Document Type : Original Research


Macquarie University, Australia


Confronted with a crisis of unprecedented scale in the second quarter of 2020, Australian States and Territories had to adopt crisis management strategies to ensure equitable access to services are guaranteed for all communities. In this context, and because face-to-face interpreting was no longer an option for each consultation, clinics, hospitals, and GP practices were urged to resort to remote interpreting, i.e., the use of technologies to gain access to an interpreter. After setting the Australian healthcare interpreting scene against historical milestones, this article discusses the usability of Video Remote Interpreting (VRI) in Australian healthcare settings, the way the demands for this new modality were met, as well as the perceptions of participants involved in remote communication.

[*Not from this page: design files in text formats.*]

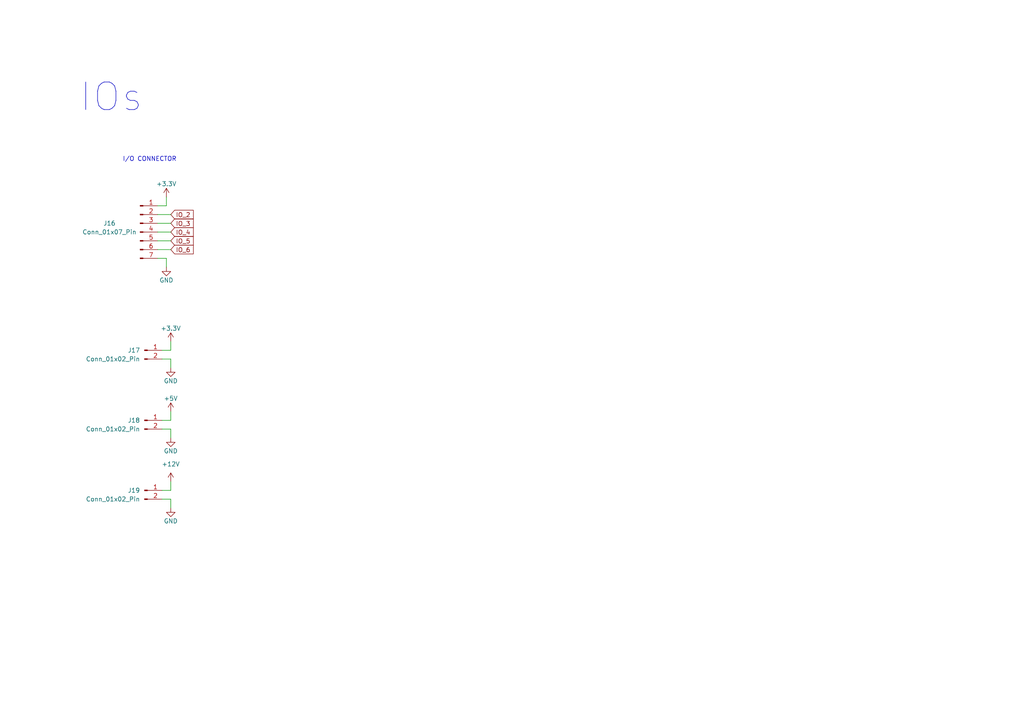
<source format=kicad_sch>
(kicad_sch (version 20230121) (generator eeschema)

  (uuid 5d067d2c-d1e1-44b8-b5fa-fecd27bf3124)

  (paper "A4")

  


  (wire (pts (xy 49.53 144.78) (xy 49.53 147.32))
    (stroke (width 0) (type default))
    (uuid 0eff4c9c-c378-4a90-bc49-4bdeb0a6ccc2)
  )
  (wire (pts (xy 49.53 99.06) (xy 49.53 101.6))
    (stroke (width 0) (type default))
    (uuid 2aeb40d1-a0e6-41bc-87f3-b50ff97ce749)
  )
  (wire (pts (xy 46.99 104.14) (xy 49.53 104.14))
    (stroke (width 0) (type default))
    (uuid 36db792a-538b-4c53-b9e3-8dad66bc441d)
  )
  (wire (pts (xy 46.99 101.6) (xy 49.53 101.6))
    (stroke (width 0) (type default))
    (uuid 4488747c-7548-413d-b6df-31431dcc2ae9)
  )
  (wire (pts (xy 49.53 104.14) (xy 49.53 106.68))
    (stroke (width 0) (type default))
    (uuid 4a454924-b079-45bd-a5ac-cd9c41abdbc8)
  )
  (wire (pts (xy 49.53 121.92) (xy 49.53 119.38))
    (stroke (width 0) (type default))
    (uuid 4f1f33fd-1a60-4962-a909-f97980be2211)
  )
  (wire (pts (xy 49.53 124.46) (xy 49.53 127))
    (stroke (width 0) (type default))
    (uuid 59ccee10-9711-468d-afa7-018c9ce33786)
  )
  (wire (pts (xy 46.99 142.24) (xy 49.53 142.24))
    (stroke (width 0) (type default))
    (uuid 69da38f5-7c00-4bdc-ae20-7b52ff16a80f)
  )
  (wire (pts (xy 45.72 64.77) (xy 49.53 64.77))
    (stroke (width 0) (type default))
    (uuid 6b7a1ee7-d18c-4580-880e-8a3b15d8a4d7)
  )
  (wire (pts (xy 48.26 74.93) (xy 48.26 77.47))
    (stroke (width 0) (type default))
    (uuid 7cbfd4c0-e90c-478c-8c8b-f52dd7353c71)
  )
  (wire (pts (xy 48.26 74.93) (xy 45.72 74.93))
    (stroke (width 0) (type default))
    (uuid 86ea2d49-daf2-49f7-aa0b-54473ffc003b)
  )
  (wire (pts (xy 45.72 69.85) (xy 49.53 69.85))
    (stroke (width 0) (type default))
    (uuid 9be44d35-97e7-485e-ab40-1e053d2e849f)
  )
  (wire (pts (xy 48.26 59.69) (xy 45.72 59.69))
    (stroke (width 0) (type default))
    (uuid a6807946-3293-437f-8324-91a0a535b4df)
  )
  (wire (pts (xy 48.26 57.15) (xy 48.26 59.69))
    (stroke (width 0) (type default))
    (uuid af16905d-b200-4e44-bbe0-0868091d4d28)
  )
  (wire (pts (xy 49.53 139.7) (xy 49.53 142.24))
    (stroke (width 0) (type default))
    (uuid c67a26f5-b0f9-4553-9ee9-acb8301fbfe2)
  )
  (wire (pts (xy 45.72 67.31) (xy 49.53 67.31))
    (stroke (width 0) (type default))
    (uuid cd4d9fb9-b4f8-47b9-8211-77fdaeafe48d)
  )
  (wire (pts (xy 46.99 144.78) (xy 49.53 144.78))
    (stroke (width 0) (type default))
    (uuid d083ecf4-3810-4f5d-838e-9ca0f41cc64d)
  )
  (wire (pts (xy 46.99 124.46) (xy 49.53 124.46))
    (stroke (width 0) (type default))
    (uuid db0b6bd1-3194-43ad-b7b6-b6605d4ae286)
  )
  (wire (pts (xy 45.72 62.23) (xy 49.53 62.23))
    (stroke (width 0) (type default))
    (uuid e0115051-e088-45cf-be1a-8ed1ae1df031)
  )
  (wire (pts (xy 45.72 72.39) (xy 49.53 72.39))
    (stroke (width 0) (type default))
    (uuid e8dc325b-86a3-43c3-b9db-1b9ee5e620ba)
  )
  (wire (pts (xy 46.99 121.92) (xy 49.53 121.92))
    (stroke (width 0) (type default))
    (uuid f53e1aa7-3932-4818-be22-f18bfbda6161)
  )

  (text "I/O CONNECTOR" (at 35.56 46.99 0)
    (effects (font (size 1.27 1.27)) (justify left bottom))
    (uuid d7ae30ac-2106-4e53-8fb3-221afade2d00)
  )
  (text "IOs" (at 22.86 33.02 0)
    (effects (font (size 8 8)) (justify left bottom))
    (uuid f548d487-339e-4dcb-aa0b-bf7d12d24557)
  )

  (global_label "IO_5" (shape input) (at 49.53 69.85 0)
    (effects (font (size 1.27 1.27)) (justify left))
    (uuid 255fa750-8e07-4324-bea5-5f6eda3357f7)
    (property "Intersheetrefs" "${INTERSHEET_REFS}" (at 58.2447 69.9294 0)
      (effects (font (size 1.27 1.27)) (justify left) hide)
    )
  )
  (global_label "IO_2" (shape input) (at 49.53 62.23 0)
    (effects (font (size 1.27 1.27)) (justify left))
    (uuid 6c6b96e0-b36e-43ff-9f60-c96610fbe6c4)
    (property "Intersheetrefs" "${INTERSHEET_REFS}" (at 58.2447 62.3094 0)
      (effects (font (size 1.27 1.27)) (justify left) hide)
    )
  )
  (global_label "IO_3" (shape input) (at 49.53 64.77 0)
    (effects (font (size 1.27 1.27)) (justify left))
    (uuid c4d4880d-aa4c-409c-9d79-efae878da5ec)
    (property "Intersheetrefs" "${INTERSHEET_REFS}" (at 58.2447 64.8494 0)
      (effects (font (size 1.27 1.27)) (justify left) hide)
    )
  )
  (global_label "IO_4" (shape input) (at 49.53 67.31 0)
    (effects (font (size 1.27 1.27)) (justify left))
    (uuid c58491cf-436e-4c6b-a10b-f7611f939bfe)
    (property "Intersheetrefs" "${INTERSHEET_REFS}" (at 58.2447 67.3894 0)
      (effects (font (size 1.27 1.27)) (justify left) hide)
    )
  )
  (global_label "IO_6" (shape input) (at 49.53 72.39 0)
    (effects (font (size 1.27 1.27)) (justify left))
    (uuid ca307489-4330-4815-9f4e-8eec832696f6)
    (property "Intersheetrefs" "${INTERSHEET_REFS}" (at 58.2447 72.4694 0)
      (effects (font (size 1.27 1.27)) (justify left) hide)
    )
  )

  (symbol (lib_id "power:GND") (at 49.53 147.32 0) (unit 1)
    (in_bom yes) (on_board yes) (dnp no)
    (uuid 04913588-81bb-4c60-9ac8-5d254060df74)
    (property "Reference" "#PWR097" (at 49.53 153.67 0)
      (effects (font (size 1.27 1.27)) hide)
    )
    (property "Value" "GND" (at 49.53 151.13 0)
      (effects (font (size 1.27 1.27)))
    )
    (property "Footprint" "" (at 49.53 147.32 0)
      (effects (font (size 1.27 1.27)) hide)
    )
    (property "Datasheet" "" (at 49.53 147.32 0)
      (effects (font (size 1.27 1.27)) hide)
    )
    (pin "1" (uuid 30d58599-bebe-4f84-9658-95267fa7fb7e))
    (instances
      (project "RevA_Mecanismos"
        (path "/3a16a434-10b7-49a8-988b-273362cb395e/55ce433e-e66f-484d-abbf-48bede5ad817"
          (reference "#PWR097") (unit 1)
        )
      )
    )
  )

  (symbol (lib_id "Connector:Conn_01x02_Pin") (at 41.91 121.92 0) (unit 1)
    (in_bom yes) (on_board yes) (dnp no)
    (uuid 0cd35c36-0986-4d31-abaf-3ddde229aa09)
    (property "Reference" "J18" (at 40.64 121.92 0)
      (effects (font (size 1.27 1.27)) (justify right))
    )
    (property "Value" "Conn_01x02_Pin" (at 40.64 124.46 0)
      (effects (font (size 1.27 1.27)) (justify right))
    )
    (property "Footprint" "Connector_PinHeader_2.54mm:PinHeader_1x04_P2.54mm_Vertical" (at 41.91 121.92 0)
      (effects (font (size 1.27 1.27)) hide)
    )
    (property "Datasheet" "~" (at 41.91 121.92 0)
      (effects (font (size 1.27 1.27)) hide)
    )
    (pin "1" (uuid 00ac41df-50d2-48b8-8c2b-1790ac7a7996))
    (pin "2" (uuid 8c858e11-0659-4c3e-afba-7518b508e69c))
    (instances
      (project "RevA_Mecanismos"
        (path "/3a16a434-10b7-49a8-988b-273362cb395e/55ce433e-e66f-484d-abbf-48bede5ad817"
          (reference "J18") (unit 1)
        )
      )
    )
  )

  (symbol (lib_id "power:GND") (at 49.53 127 0) (unit 1)
    (in_bom yes) (on_board yes) (dnp no)
    (uuid 47844629-474e-4767-b6b9-aff9699c1268)
    (property "Reference" "#PWR095" (at 49.53 133.35 0)
      (effects (font (size 1.27 1.27)) hide)
    )
    (property "Value" "GND" (at 49.53 130.81 0)
      (effects (font (size 1.27 1.27)))
    )
    (property "Footprint" "" (at 49.53 127 0)
      (effects (font (size 1.27 1.27)) hide)
    )
    (property "Datasheet" "" (at 49.53 127 0)
      (effects (font (size 1.27 1.27)) hide)
    )
    (pin "1" (uuid 23ce7bc9-4341-40ab-a082-9beab875f96c))
    (instances
      (project "RevA_Mecanismos"
        (path "/3a16a434-10b7-49a8-988b-273362cb395e/55ce433e-e66f-484d-abbf-48bede5ad817"
          (reference "#PWR095") (unit 1)
        )
      )
    )
  )

  (symbol (lib_id "power:+3.3V") (at 49.53 99.06 0) (unit 1)
    (in_bom yes) (on_board yes) (dnp no) (fields_autoplaced)
    (uuid 56423762-934f-4ed5-baf2-47f4902f56f0)
    (property "Reference" "#PWR092" (at 49.53 102.87 0)
      (effects (font (size 1.27 1.27)) hide)
    )
    (property "Value" "+3.3V" (at 49.53 95.25 0)
      (effects (font (size 1.27 1.27)))
    )
    (property "Footprint" "" (at 49.53 99.06 0)
      (effects (font (size 1.27 1.27)) hide)
    )
    (property "Datasheet" "" (at 49.53 99.06 0)
      (effects (font (size 1.27 1.27)) hide)
    )
    (pin "1" (uuid 6357c46e-1757-4d63-88f9-8719fdd71f5a))
    (instances
      (project "RevA_Mecanismos"
        (path "/3a16a434-10b7-49a8-988b-273362cb395e/55ce433e-e66f-484d-abbf-48bede5ad817"
          (reference "#PWR092") (unit 1)
        )
      )
      (project "stepper_module_v2"
        (path "/60aa52ba-7ce7-4ce8-b294-2b47b8740a05/e3d003d9-3702-47a9-9630-ba886331ecbf"
          (reference "#PWR?") (unit 1)
        )
      )
    )
  )

  (symbol (lib_id "Connector:Conn_01x02_Pin") (at 41.91 142.24 0) (unit 1)
    (in_bom yes) (on_board yes) (dnp no)
    (uuid 66fac80e-cd17-4aa0-a5f9-6b7a2ae07c7d)
    (property "Reference" "J19" (at 40.64 142.24 0)
      (effects (font (size 1.27 1.27)) (justify right))
    )
    (property "Value" "Conn_01x02_Pin" (at 40.64 144.78 0)
      (effects (font (size 1.27 1.27)) (justify right))
    )
    (property "Footprint" "Connector_PinHeader_2.54mm:PinHeader_1x04_P2.54mm_Vertical" (at 41.91 142.24 0)
      (effects (font (size 1.27 1.27)) hide)
    )
    (property "Datasheet" "~" (at 41.91 142.24 0)
      (effects (font (size 1.27 1.27)) hide)
    )
    (pin "1" (uuid fbf0b52f-140d-47f3-a6a1-78f24f569e8d))
    (pin "2" (uuid 349b3933-d788-4e0d-9b48-838455a9eadc))
    (instances
      (project "RevA_Mecanismos"
        (path "/3a16a434-10b7-49a8-988b-273362cb395e/55ce433e-e66f-484d-abbf-48bede5ad817"
          (reference "J19") (unit 1)
        )
      )
    )
  )

  (symbol (lib_id "power:+5V") (at 49.53 119.38 0) (unit 1)
    (in_bom yes) (on_board yes) (dnp no) (fields_autoplaced)
    (uuid a49ad81f-f8f3-488b-bbed-ba7b12ca3909)
    (property "Reference" "#PWR094" (at 49.53 123.19 0)
      (effects (font (size 1.27 1.27)) hide)
    )
    (property "Value" "+5V" (at 49.53 115.57 0)
      (effects (font (size 1.27 1.27)))
    )
    (property "Footprint" "" (at 49.53 119.38 0)
      (effects (font (size 1.27 1.27)) hide)
    )
    (property "Datasheet" "" (at 49.53 119.38 0)
      (effects (font (size 1.27 1.27)) hide)
    )
    (pin "1" (uuid aa003a56-502d-4494-a28f-7e4e186661ca))
    (instances
      (project "RevA_Mecanismos"
        (path "/3a16a434-10b7-49a8-988b-273362cb395e/55ce433e-e66f-484d-abbf-48bede5ad817"
          (reference "#PWR094") (unit 1)
        )
      )
      (project "stepper_module_v2"
        (path "/60aa52ba-7ce7-4ce8-b294-2b47b8740a05/e3d003d9-3702-47a9-9630-ba886331ecbf"
          (reference "#PWR?") (unit 1)
        )
      )
    )
  )

  (symbol (lib_id "Connector:Conn_01x02_Pin") (at 41.91 101.6 0) (unit 1)
    (in_bom yes) (on_board yes) (dnp no)
    (uuid a6b0c042-c702-4ff9-91a3-1812c7f61009)
    (property "Reference" "J17" (at 40.64 101.6 0)
      (effects (font (size 1.27 1.27)) (justify right))
    )
    (property "Value" "Conn_01x02_Pin" (at 40.64 104.14 0)
      (effects (font (size 1.27 1.27)) (justify right))
    )
    (property "Footprint" "Connector_PinHeader_2.54mm:PinHeader_1x02_P2.54mm_Vertical" (at 41.91 101.6 0)
      (effects (font (size 1.27 1.27)) hide)
    )
    (property "Datasheet" "~" (at 41.91 101.6 0)
      (effects (font (size 1.27 1.27)) hide)
    )
    (pin "1" (uuid a556a693-f030-42bb-870e-24e2f9d80c55))
    (pin "2" (uuid 2692cfbc-8b10-48b6-892a-9434f0527585))
    (instances
      (project "RevA_Mecanismos"
        (path "/3a16a434-10b7-49a8-988b-273362cb395e/55ce433e-e66f-484d-abbf-48bede5ad817"
          (reference "J17") (unit 1)
        )
      )
    )
  )

  (symbol (lib_id "power:GND") (at 49.53 106.68 0) (unit 1)
    (in_bom yes) (on_board yes) (dnp no)
    (uuid b4447099-bb6c-4d20-a57a-04bd162b1d06)
    (property "Reference" "#PWR093" (at 49.53 113.03 0)
      (effects (font (size 1.27 1.27)) hide)
    )
    (property "Value" "GND" (at 49.53 110.49 0)
      (effects (font (size 1.27 1.27)))
    )
    (property "Footprint" "" (at 49.53 106.68 0)
      (effects (font (size 1.27 1.27)) hide)
    )
    (property "Datasheet" "" (at 49.53 106.68 0)
      (effects (font (size 1.27 1.27)) hide)
    )
    (pin "1" (uuid 2b5f38be-ae88-43df-a280-cd41ba673b08))
    (instances
      (project "RevA_Mecanismos"
        (path "/3a16a434-10b7-49a8-988b-273362cb395e/55ce433e-e66f-484d-abbf-48bede5ad817"
          (reference "#PWR093") (unit 1)
        )
      )
    )
  )

  (symbol (lib_id "power:GND") (at 48.26 77.47 0) (unit 1)
    (in_bom yes) (on_board yes) (dnp no)
    (uuid bc587714-857a-4f04-a7b1-88aa2c7cbca2)
    (property "Reference" "#PWR091" (at 48.26 83.82 0)
      (effects (font (size 1.27 1.27)) hide)
    )
    (property "Value" "GND" (at 48.26 81.28 0)
      (effects (font (size 1.27 1.27)))
    )
    (property "Footprint" "" (at 48.26 77.47 0)
      (effects (font (size 1.27 1.27)) hide)
    )
    (property "Datasheet" "" (at 48.26 77.47 0)
      (effects (font (size 1.27 1.27)) hide)
    )
    (pin "1" (uuid 5849e4ed-7588-4b32-a354-c14958d72b12))
    (instances
      (project "RevA_Mecanismos"
        (path "/3a16a434-10b7-49a8-988b-273362cb395e/55ce433e-e66f-484d-abbf-48bede5ad817"
          (reference "#PWR091") (unit 1)
        )
      )
    )
  )

  (symbol (lib_id "power:+12V") (at 49.53 139.7 0) (unit 1)
    (in_bom yes) (on_board yes) (dnp no) (fields_autoplaced)
    (uuid cbd0a091-27ef-4805-95b0-fa7588eec571)
    (property "Reference" "#PWR096" (at 49.53 143.51 0)
      (effects (font (size 1.27 1.27)) hide)
    )
    (property "Value" "+12V" (at 49.53 134.62 0)
      (effects (font (size 1.27 1.27)))
    )
    (property "Footprint" "" (at 49.53 139.7 0)
      (effects (font (size 1.27 1.27)) hide)
    )
    (property "Datasheet" "" (at 49.53 139.7 0)
      (effects (font (size 1.27 1.27)) hide)
    )
    (pin "1" (uuid 57f6e28b-c5f4-4d5a-9483-e48447cf22d5))
    (instances
      (project "RevA_Mecanismos"
        (path "/3a16a434-10b7-49a8-988b-273362cb395e/55ce433e-e66f-484d-abbf-48bede5ad817"
          (reference "#PWR096") (unit 1)
        )
      )
    )
  )

  (symbol (lib_id "Connector:Conn_01x07_Pin") (at 40.64 67.31 0) (unit 1)
    (in_bom yes) (on_board yes) (dnp no)
    (uuid d7a1102f-86bf-494a-a50b-66541f85f414)
    (property "Reference" "J16" (at 31.75 64.77 0)
      (effects (font (size 1.27 1.27)))
    )
    (property "Value" "Conn_01x07_Pin" (at 31.75 67.31 0)
      (effects (font (size 1.27 1.27)))
    )
    (property "Footprint" "Connector_PinHeader_2.54mm:PinHeader_1x02_P2.54mm_Vertical" (at 40.64 67.31 0)
      (effects (font (size 1.27 1.27)) hide)
    )
    (property "Datasheet" "~" (at 40.64 67.31 0)
      (effects (font (size 1.27 1.27)) hide)
    )
    (pin "7" (uuid fefa3455-5957-454f-9f27-b4682b14ce23))
    (pin "2" (uuid 6ddcde39-9d26-498e-8630-38b3d6213795))
    (pin "1" (uuid af97f1ae-bbcc-46c1-aa95-5625dcfbdebc))
    (pin "6" (uuid 3a0d7adb-267b-4ead-a52e-0f2af384b36d))
    (pin "5" (uuid 32e28e3e-01d3-41ce-8276-3c719ef8409e))
    (pin "4" (uuid aa1acd74-2966-4276-9f30-155f735805b1))
    (pin "3" (uuid 1068f4cb-d73a-41cf-ad2e-ea5d994ff599))
    (instances
      (project "RevA_Mecanismos"
        (path "/3a16a434-10b7-49a8-988b-273362cb395e/55ce433e-e66f-484d-abbf-48bede5ad817"
          (reference "J16") (unit 1)
        )
      )
    )
  )

  (symbol (lib_id "power:+3.3V") (at 48.26 57.15 0) (unit 1)
    (in_bom yes) (on_board yes) (dnp no) (fields_autoplaced)
    (uuid dfff2d0f-89de-4f8c-a2c3-61bb24a77cac)
    (property "Reference" "#PWR090" (at 48.26 60.96 0)
      (effects (font (size 1.27 1.27)) hide)
    )
    (property "Value" "+3.3V" (at 48.26 53.34 0)
      (effects (font (size 1.27 1.27)))
    )
    (property "Footprint" "" (at 48.26 57.15 0)
      (effects (font (size 1.27 1.27)) hide)
    )
    (property "Datasheet" "" (at 48.26 57.15 0)
      (effects (font (size 1.27 1.27)) hide)
    )
    (pin "1" (uuid 72e13294-3ae1-44b5-8211-188c8a84d937))
    (instances
      (project "RevA_Mecanismos"
        (path "/3a16a434-10b7-49a8-988b-273362cb395e/55ce433e-e66f-484d-abbf-48bede5ad817"
          (reference "#PWR090") (unit 1)
        )
      )
    )
  )
)

</source>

Findings from a mixed method study are presented and discussed. The data collected through surveys and interviews aimed to identify how and if the use of VRI proved efficient, and if this modality was expected to replace onsite and telephone interpreting and to what extent. The outcomes showed a shift from Telephone Interpreting to Video Remote Interpreting as the preferred remote modality, though onsite interpreting remains the preferred modality of the participants involved in the communication exchange.